The job of corporation counsel is one of the city's most important. The city's head lawyer is saddled with the task of reviewing city policy and ordinances and advising the mayor and City Council on the legality of issues and policy. A mistake can cause months or years of litigation, while prudent and effective advice can save the taxpayers money that could be used for city services.
While only 31, the city's full-time attorney, Esther Suarez, believes she brings the energy and authority to make those difficult and intricate legal decisions.
"Coming into this job I really have two goals," said Suarez in a recent interview. "My immediate goal is to provide sound and professional legal advice to the mayor, the City Council, and the city's directors. My long term goal is to help create preventive measures to make sure the city is a safe as it can be from being sued, [with] things such as harassment training for city employees and the fire and police departments."
Suarez was born and raised in Bayonne. After graduating from high school, she went on to college at Rutgers University and stayed there to obtain a law degree.
After graduating, she became a legal assistant for Congressman Jose Serrano of the South Bronx in 1997. While there, she advised the congressman on communications issues and policies relating directly to communication technologies. "That job was really a valuable experience," she said. "It gave me a lot of exposure to how government works and how a community interacts with its representative."
From there she move back to New Jersey to become a clerk for Middlesex County Court Judge Yolanda Ciccone.
After her clerkship ended, Suarez moved on to the law firm of Scarinci & Hollenbeck, whose founding partner is Donald Scarinci. Scarinci is a powerful political player in Hudson County and a close friend of U.S. Rep. Robert Menendez (D-13th Dist.).
Scarinci & Hollenbeck's clientele is made up mostly of municipalities and county governments. While at the firm, she concentrated on labor and municipal law and mostly worked in Union City.
"The issues I dealt with were issues related to personnel and the day-to-day employment policies of the city," she said. "It was a great fit for me and it was there that I realized how much I enjoyed working at the municipal level."
Suarez first burst onto the Hoboken scene in September of 2000 when she was the lead attorney for a very publicized lawsuit dealing with longevity payments. Suarez was not the city's attorney at the time, and was hired to represent a local taxpayer. The case resulted in city employees having to return well over a $100,000 in longevity payments, which went directly back into the city's coffers. Some of those who had to return money were the city's former corporation counsel, business administrator and mayor.
"Because of that case, I believe I gained the professional respect of some here in Hoboken and developed a professional relationship with [David Roberts], who was a councilman at the time."

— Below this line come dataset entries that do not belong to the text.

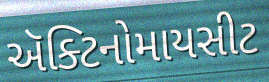
ઍક્ટિનોમાયસીટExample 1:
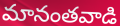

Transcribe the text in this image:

మానంతవాడి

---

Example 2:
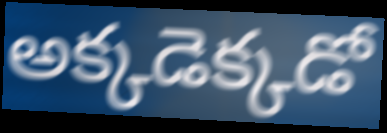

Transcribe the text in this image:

అక్కడెక్కడో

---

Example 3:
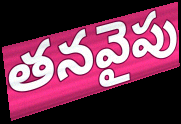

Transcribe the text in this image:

తనవైపు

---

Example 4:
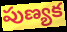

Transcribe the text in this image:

పుణ్యక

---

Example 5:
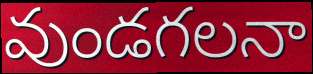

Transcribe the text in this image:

వుండగలనాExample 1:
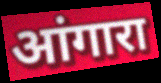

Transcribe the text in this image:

आंगारा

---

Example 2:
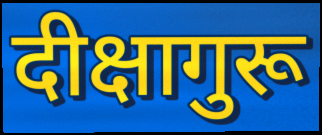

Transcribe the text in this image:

दीक्षागुरू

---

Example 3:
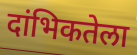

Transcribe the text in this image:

दांभिकतेला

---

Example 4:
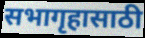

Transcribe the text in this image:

सभागृहासाठी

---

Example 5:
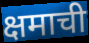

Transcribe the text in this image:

क्षमाची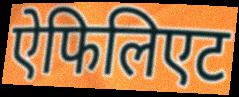
ऐफिलिएटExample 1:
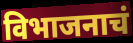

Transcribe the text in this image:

विभाजनाचं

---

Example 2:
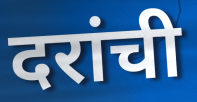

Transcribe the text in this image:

दरांची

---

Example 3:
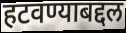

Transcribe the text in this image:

हटवण्याबद्दल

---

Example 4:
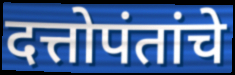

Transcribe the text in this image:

दत्तोपंतांचे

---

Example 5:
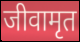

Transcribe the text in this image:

जीवामृत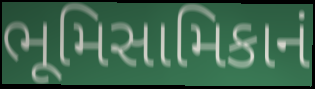
ભૂમિસામિકાનંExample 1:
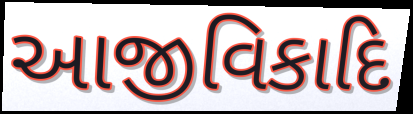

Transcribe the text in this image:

આજીવિકાદિ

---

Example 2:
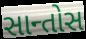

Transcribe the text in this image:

સાન્તોસ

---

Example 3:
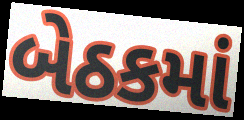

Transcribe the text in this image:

બેઠકમાં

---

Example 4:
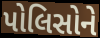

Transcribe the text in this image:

પોલિસોને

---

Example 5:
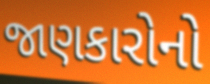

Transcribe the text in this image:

જાણકારોનો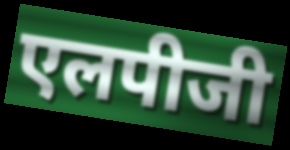
एलपीजी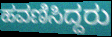
ಹವಣಿಸಿದ್ದರು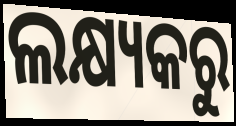
ଲକ୍ଷ୍ୟକରୁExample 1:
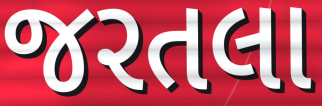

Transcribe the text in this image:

જરતલા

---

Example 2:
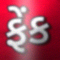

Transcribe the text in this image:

ફેંક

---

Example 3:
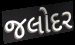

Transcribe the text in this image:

જલોદર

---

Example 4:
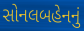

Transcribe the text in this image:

સોનલબહેનનું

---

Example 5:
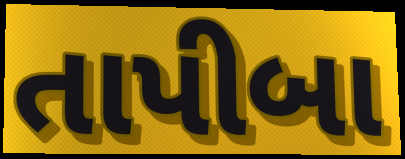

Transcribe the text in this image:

તાપીબાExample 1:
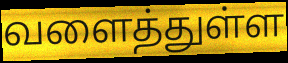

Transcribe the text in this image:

வளைத்துள்ள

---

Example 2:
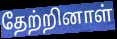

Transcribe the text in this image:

தேற்றினாள்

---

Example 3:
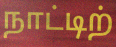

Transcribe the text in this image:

நாட்டிற்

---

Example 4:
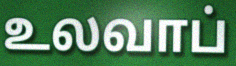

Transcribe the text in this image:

உலவாப்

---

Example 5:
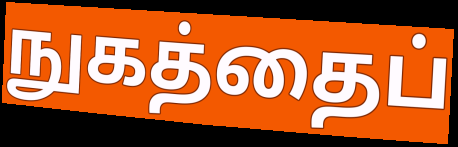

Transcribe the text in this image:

நுகத்தைப்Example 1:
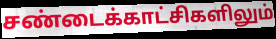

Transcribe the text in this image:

சண்டைக்காட்சிகளிலும்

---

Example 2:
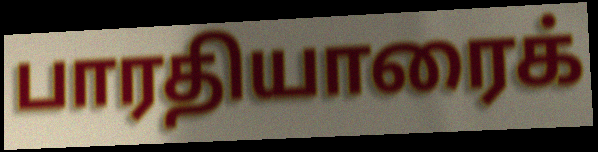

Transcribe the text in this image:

பாரதியாரைக்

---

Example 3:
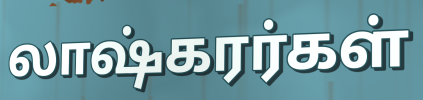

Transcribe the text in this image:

லாஷ்கரர்கள்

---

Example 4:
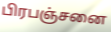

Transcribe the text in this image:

பிரபஞ்சனை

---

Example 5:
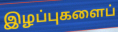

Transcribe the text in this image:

இழப்புகளைப்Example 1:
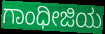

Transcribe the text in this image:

ಗಾಂಧೀಜಿಯ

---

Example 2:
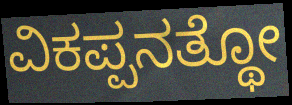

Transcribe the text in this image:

ವಿಕಪ್ಪನತ್ಥೋ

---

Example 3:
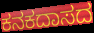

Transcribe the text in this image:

ಕನಕದಾಸದ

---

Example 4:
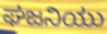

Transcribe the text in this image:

ಘಜನಿಯು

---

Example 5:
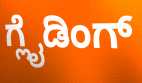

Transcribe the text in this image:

ಗ್ಲೈಡಿಂಗ್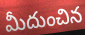
మీదుంచిన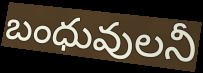
బంధువులనీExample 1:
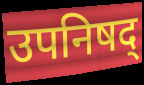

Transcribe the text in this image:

उपनिषद्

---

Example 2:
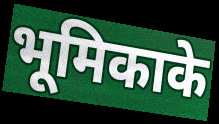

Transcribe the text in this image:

भूमिकाके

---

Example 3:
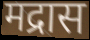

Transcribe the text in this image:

मद्रास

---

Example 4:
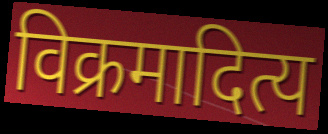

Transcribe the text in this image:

विक्रमादित्य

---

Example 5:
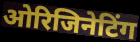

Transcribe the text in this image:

ओरिजिनेटिंग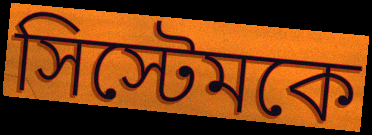
সিস্টেমকে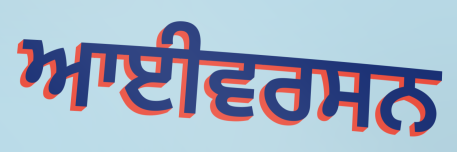
ਆਈਵਰਸਨ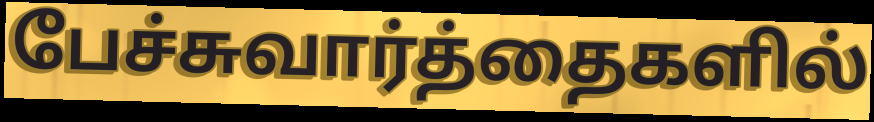
பேச்சுவார்த்தைகளில்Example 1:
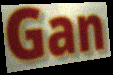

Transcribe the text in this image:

Gan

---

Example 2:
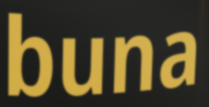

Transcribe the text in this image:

buna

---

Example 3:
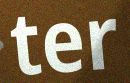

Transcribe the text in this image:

ter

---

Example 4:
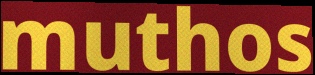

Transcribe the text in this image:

muthos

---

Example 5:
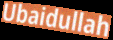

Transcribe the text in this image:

UbaidullahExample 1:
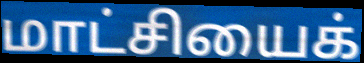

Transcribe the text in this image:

மாட்சியைக்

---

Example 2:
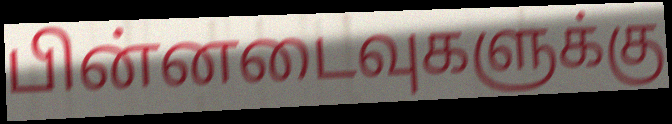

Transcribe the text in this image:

பின்னடைவுகளுக்கு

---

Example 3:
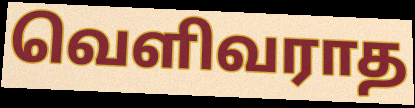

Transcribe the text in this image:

வெளிவராத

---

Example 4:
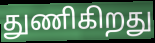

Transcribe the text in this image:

துணிகிறது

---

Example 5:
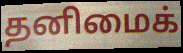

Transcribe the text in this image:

தனிமைக்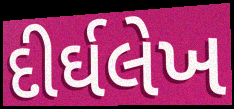
દીર્ઘલેખ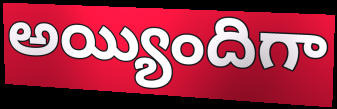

So impressed was David Roberts with her performance in that case she made the short list for the job of corporation counsel when Roberts was elected mayor in May. Suarez was hired by the city with the full approval of the City Council on July 1.
Lives in Hoboken
Suarez has lived in Hoboken for almost two years now and makes a flat salary of $70,000 a year. She is a full-time employee who is not associated with any firm.
"The benefit of not being attached to a firm is that the city no longer needs to be billed by the hour when it comes to legal advice, which will save the city a substantial amount of money in the next year," she said. "Also, I represent the city and only the city, so my interests are clear and I'm able to focus on the city."
Sources inside City Hall have said that they believe that there will be over $400,000 in legal savings in the upcoming fiscal year.
Since starting, Suarez's biggest victory occurred when she defended the rights of two of the mayor's handpicked appointees to the Hoboken Parking Authority. In a last minute move, former Mayor Anthony Russo appointed two of his own selections to the board. After Suarez argued that Mayor Roberts should get to make those appointments, a state judge overturned Russo's appointments, clearing the way for Mayor Roberts' selections.
Suarez describes her typical day as being a busy but efficient. "I have an open-door policy," she said. "I meet on a daily basis with the mayor and City Council members to advise them on any legal issues and how they relate to the city. I also spend a good potion of my time drafting the city's ordinances and some of its resolutions."
While she is young, Suarez believe her youth brings a certain vitality that the job may have lacked before.
"The advantage of being young is that I'm more open to learn, as opposed to someone who is tired of learning," she said. "That's the thing about the law. There's always something new to learn, and I enjoy my job and am excited about going in every day and doing the best possible job for the city."